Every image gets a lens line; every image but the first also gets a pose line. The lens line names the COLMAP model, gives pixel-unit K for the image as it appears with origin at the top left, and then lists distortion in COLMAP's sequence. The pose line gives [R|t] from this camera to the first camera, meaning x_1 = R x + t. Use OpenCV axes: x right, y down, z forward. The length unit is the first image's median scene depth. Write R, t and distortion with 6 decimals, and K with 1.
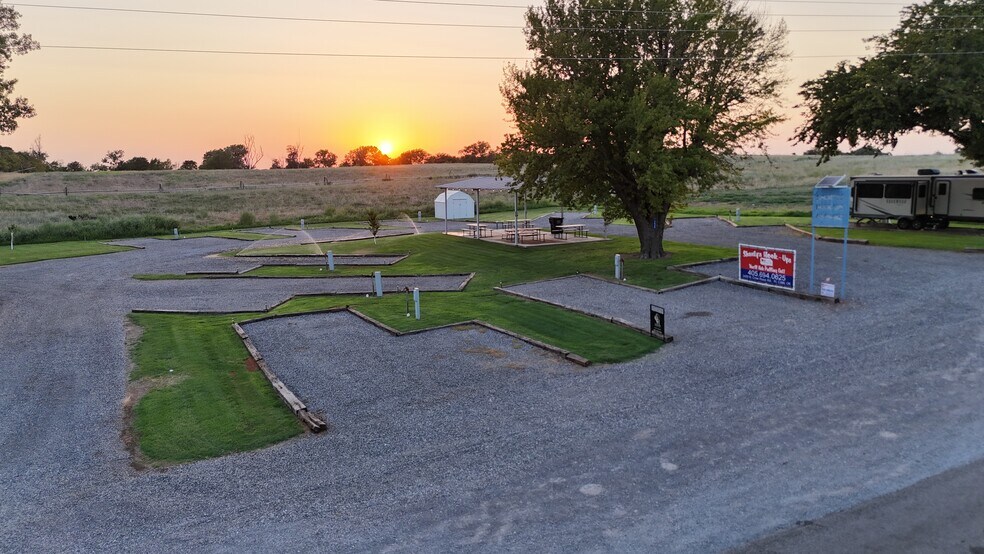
lens RADIAL K [[726.6, 0, 494.5], [0, 726.6, 275.7], [0, 0, 1]] dist [0.068858, -0.060208]
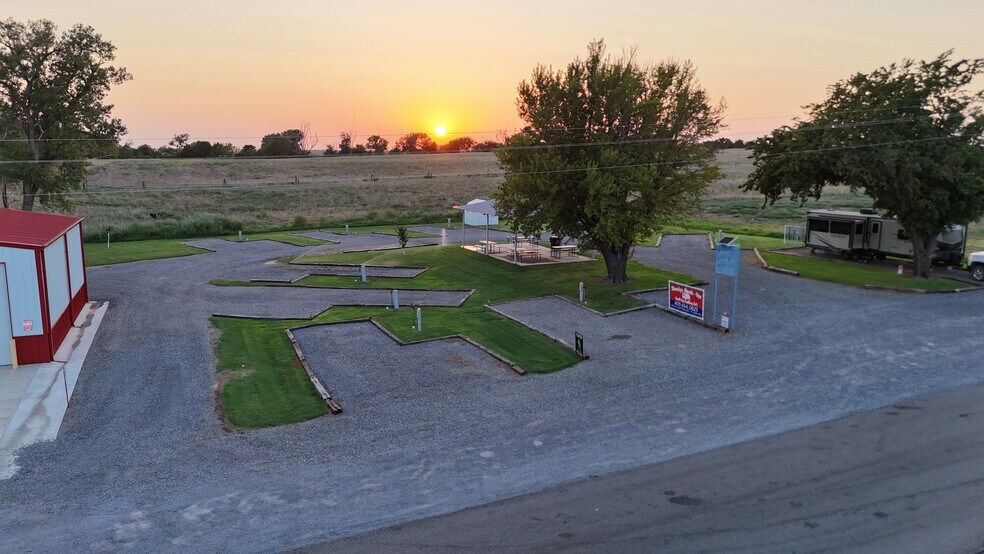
lens RADIAL K [[726.6, 0, 494.4], [0, 726.6, 276.3], [0, 0, 1]] dist [0.068858, -0.060208]
pose [[0.997344, 0.030414, -0.066182, 0.107131], [-0.028703, 0.999233, 0.026653, -0.074027], [0.066941, -0.024682, 0.997452, -0.300009]]
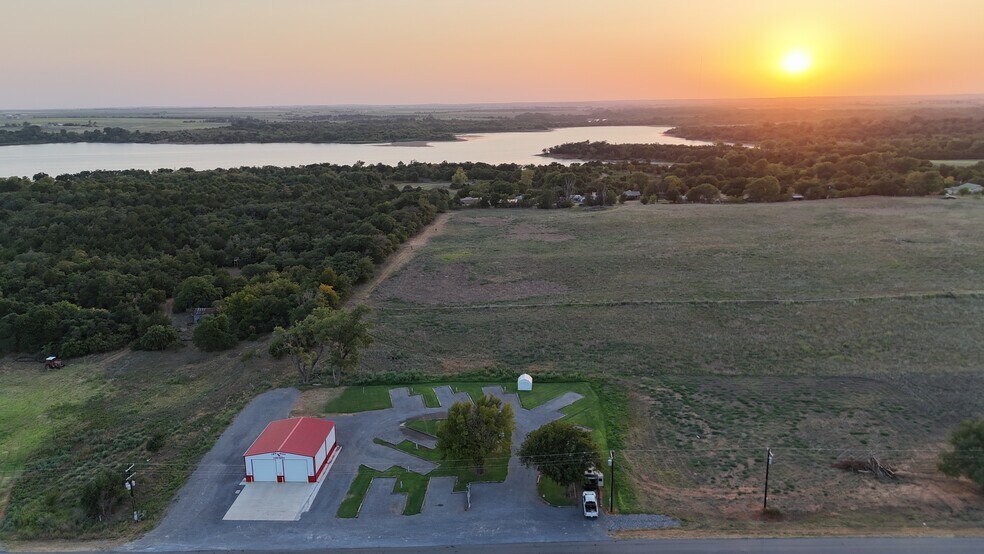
lens RADIAL K [[726.6, 0, 491.9], [0, 726.6, 273.6], [0, 0, 1]] dist [0.068858, -0.060208]
pose [[0.863698, 0.118070, -0.489984, 2.331166], [-0.070194, 0.990878, 0.115036, -1.731259], [0.499097, -0.064962, 0.864108, -2.481551]]
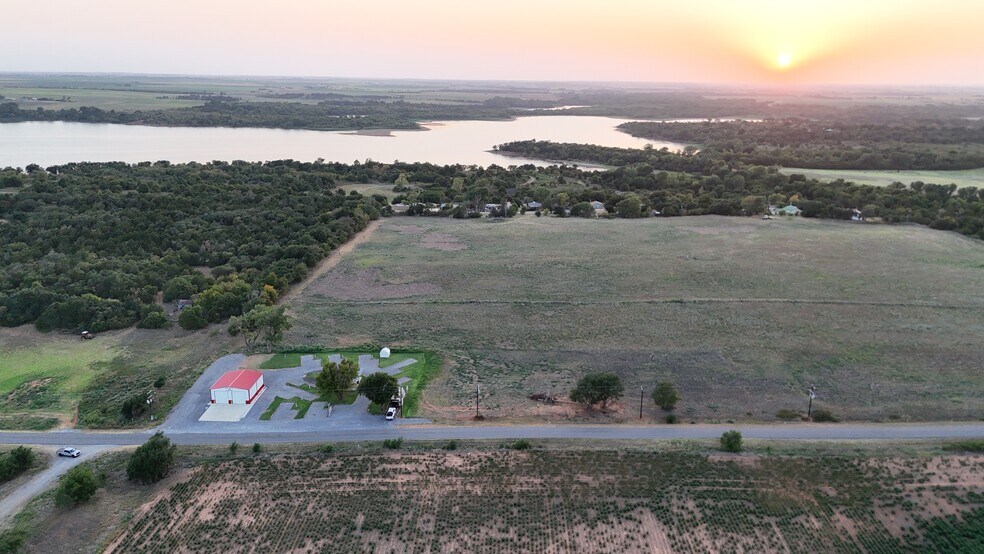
lens RADIAL K [[726.6, 0, 491.8], [0, 726.6, 276.7], [0, 0, 1]] dist [0.068858, -0.060208]
pose [[0.876529, 0.153537, -0.456206, 5.213147], [-0.095437, 0.984383, 0.147928, -2.736209], [0.471793, -0.086124, 0.877493, -4.993228]]
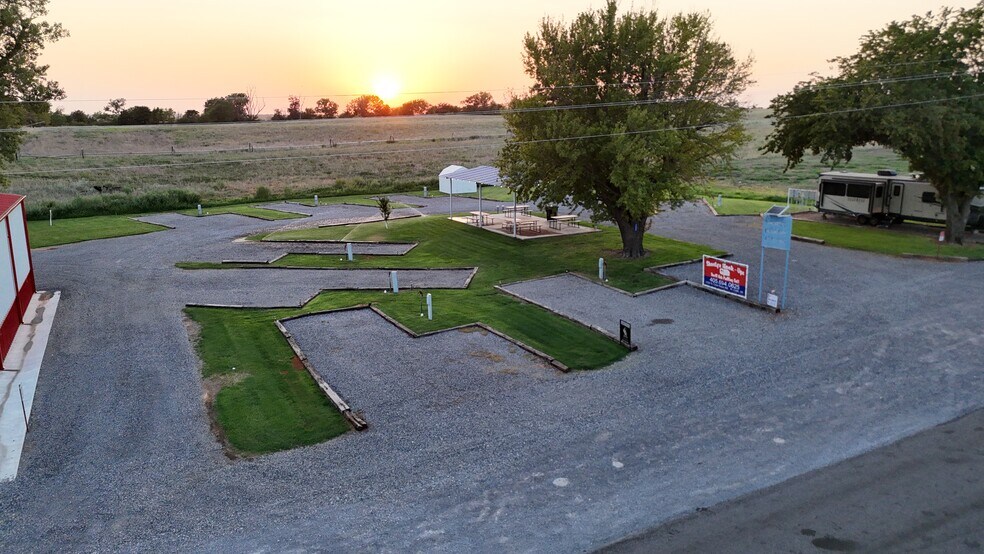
lens RADIAL K [[726.6, 0, 494.2], [0, 726.6, 275.9], [0, 0, 1]] dist [0.068858, -0.060208]
pose [[0.999965, 0.008281, -0.001000, 0.000233], [-0.008184, 0.997243, 0.073753, -0.090524], [0.001608, -0.073742, 0.997276, -0.166383]]
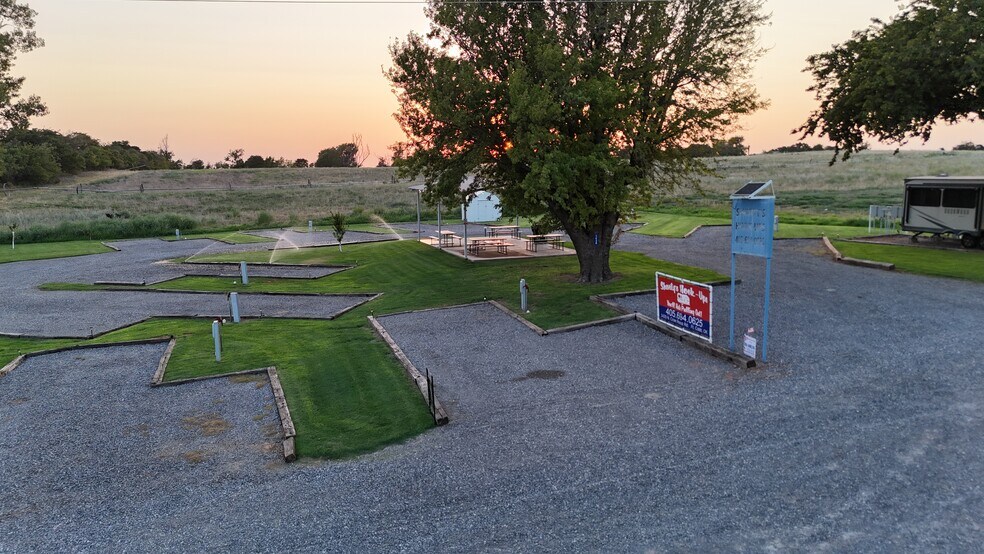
lens RADIAL K [[726.6, 0, 493.7], [0, 726.6, 276.7], [0, 0, 1]] dist [0.068858, -0.060208]
pose [[0.986265, 0.024593, -0.163330, 0.283326], [-0.023747, 0.999693, 0.007136, -0.039030], [0.163456, -0.003159, 0.986546, 0.239749]]
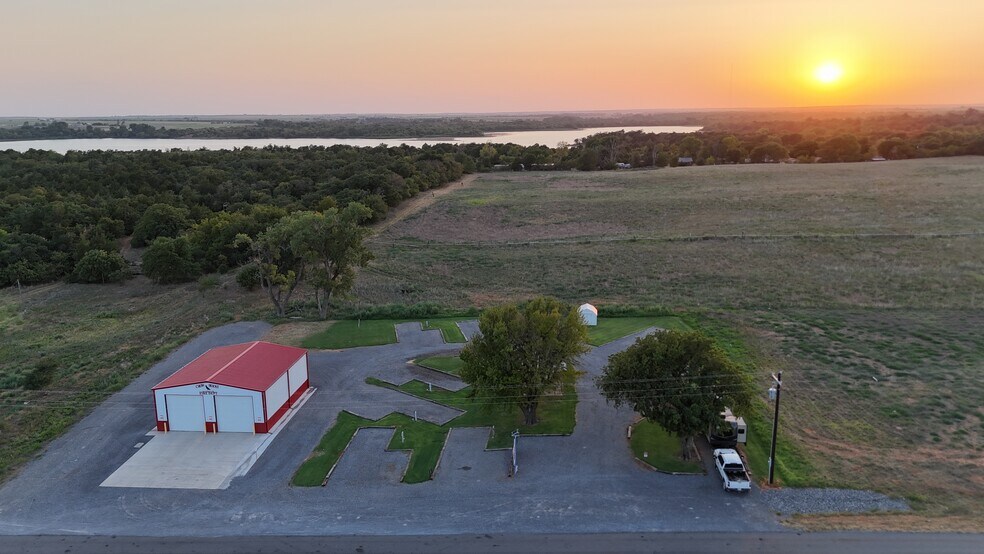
lens RADIAL K [[726.6, 0, 492.1], [0, 726.6, 274.4], [0, 0, 1]] dist [0.068858, -0.060208]
pose [[0.844957, 0.119545, -0.521303, 1.477714], [-0.075295, 0.991581, 0.105347, -0.848756], [0.529508, -0.049762, 0.846844, -1.130720]]
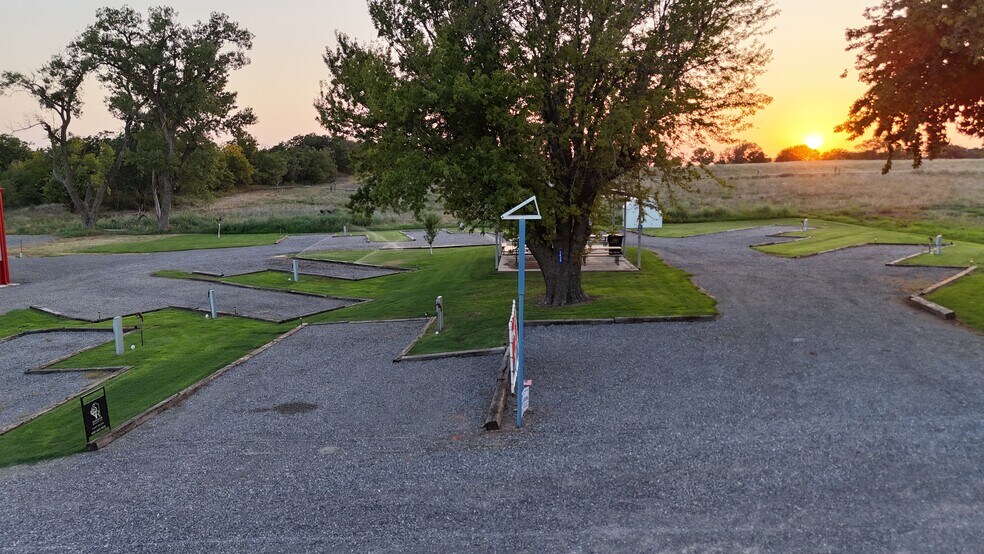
lens RADIAL K [[726.6, 0, 491.5], [0, 726.6, 276.7], [0, 0, 1]] dist [0.068858, -0.060208]
pose [[0.851232, 0.081856, -0.518366, 0.615902], [-0.079768, 0.996465, 0.026362, -0.075757], [0.518692, 0.018909, 0.854752, 0.447830]]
- - -
● **Problem**:
Render every line above as a JSON array of strings, one string per line, omitting blank lines and leaving out the pictures.

● **Exercise result**:
[
  "Every image gets a lens line; every image but the first also gets a pose line. The lens line names the COLMAP model, gives pixel-unit K for the image as it appears with origin at the top left, and then lists distortion in COLMAP's sequence. The pose line gives [R|t] from this camera to the first camera, meaning x_1 = R x + t. Use OpenCV axes: x right, y down, z forward. The length unit is the first image's median scene depth. Write R, t and distortion with 6 decimals, and K with 1.",
  "lens RADIAL K [[726.6, 0, 494.5], [0, 726.6, 275.7], [0, 0, 1]] dist [0.068858, -0.060208]",
  "lens RADIAL K [[726.6, 0, 494.4], [0, 726.6, 276.3], [0, 0, 1]] dist [0.068858, -0.060208]",
  "pose [[0.997344, 0.030414, -0.066182, 0.107131], [-0.028703, 0.999233, 0.026653, -0.074027], [0.066941, -0.024682, 0.997452, -0.300009]]",
  "lens RADIAL K [[726.6, 0, 491.9], [0, 726.6, 273.6], [0, 0, 1]] dist [0.068858, -0.060208]",
  "pose [[0.863698, 0.118070, -0.489984, 2.331166], [-0.070194, 0.990878, 0.115036, -1.731259], [0.499097, -0.064962, 0.864108, -2.481551]]",
  "lens RADIAL K [[726.6, 0, 491.8], [0, 726.6, 276.7], [0, 0, 1]] dist [0.068858, -0.060208]",
  "pose [[0.876529, 0.153537, -0.456206, 5.213147], [-0.095437, 0.984383, 0.147928, -2.736209], [0.471793, -0.086124, 0.877493, -4.993228]]",
  "lens RADIAL K [[726.6, 0, 494.2], [0, 726.6, 275.9], [0, 0, 1]] dist [0.068858, -0.060208]",
  "pose [[0.999965, 0.008281, -0.001000, 0.000233], [-0.008184, 0.997243, 0.073753, -0.090524], [0.001608, -0.073742, 0.997276, -0.166383]]",
  "lens RADIAL K [[726.6, 0, 493.7], [0, 726.6, 276.7], [0, 0, 1]] dist [0.068858, -0.060208]",
  "pose [[0.986265, 0.024593, -0.163330, 0.283326], [-0.023747, 0.999693, 0.007136, -0.039030], [0.163456, -0.003159, 0.986546, 0.239749]]",
  "lens RADIAL K [[726.6, 0, 492.1], [0, 726.6, 274.4], [0, 0, 1]] dist [0.068858, -0.060208]",
  "pose [[0.844957, 0.119545, -0.521303, 1.477714], [-0.075295, 0.991581, 0.105347, -0.848756], [0.529508, -0.049762, 0.846844, -1.130720]]",
  "lens RADIAL K [[726.6, 0, 491.5], [0, 726.6, 276.7], [0, 0, 1]] dist [0.068858, -0.060208]",
  "pose [[0.851232, 0.081856, -0.518366, 0.615902], [-0.079768, 0.996465, 0.026362, -0.075757], [0.518692, 0.018909, 0.854752, 0.447830]]"
]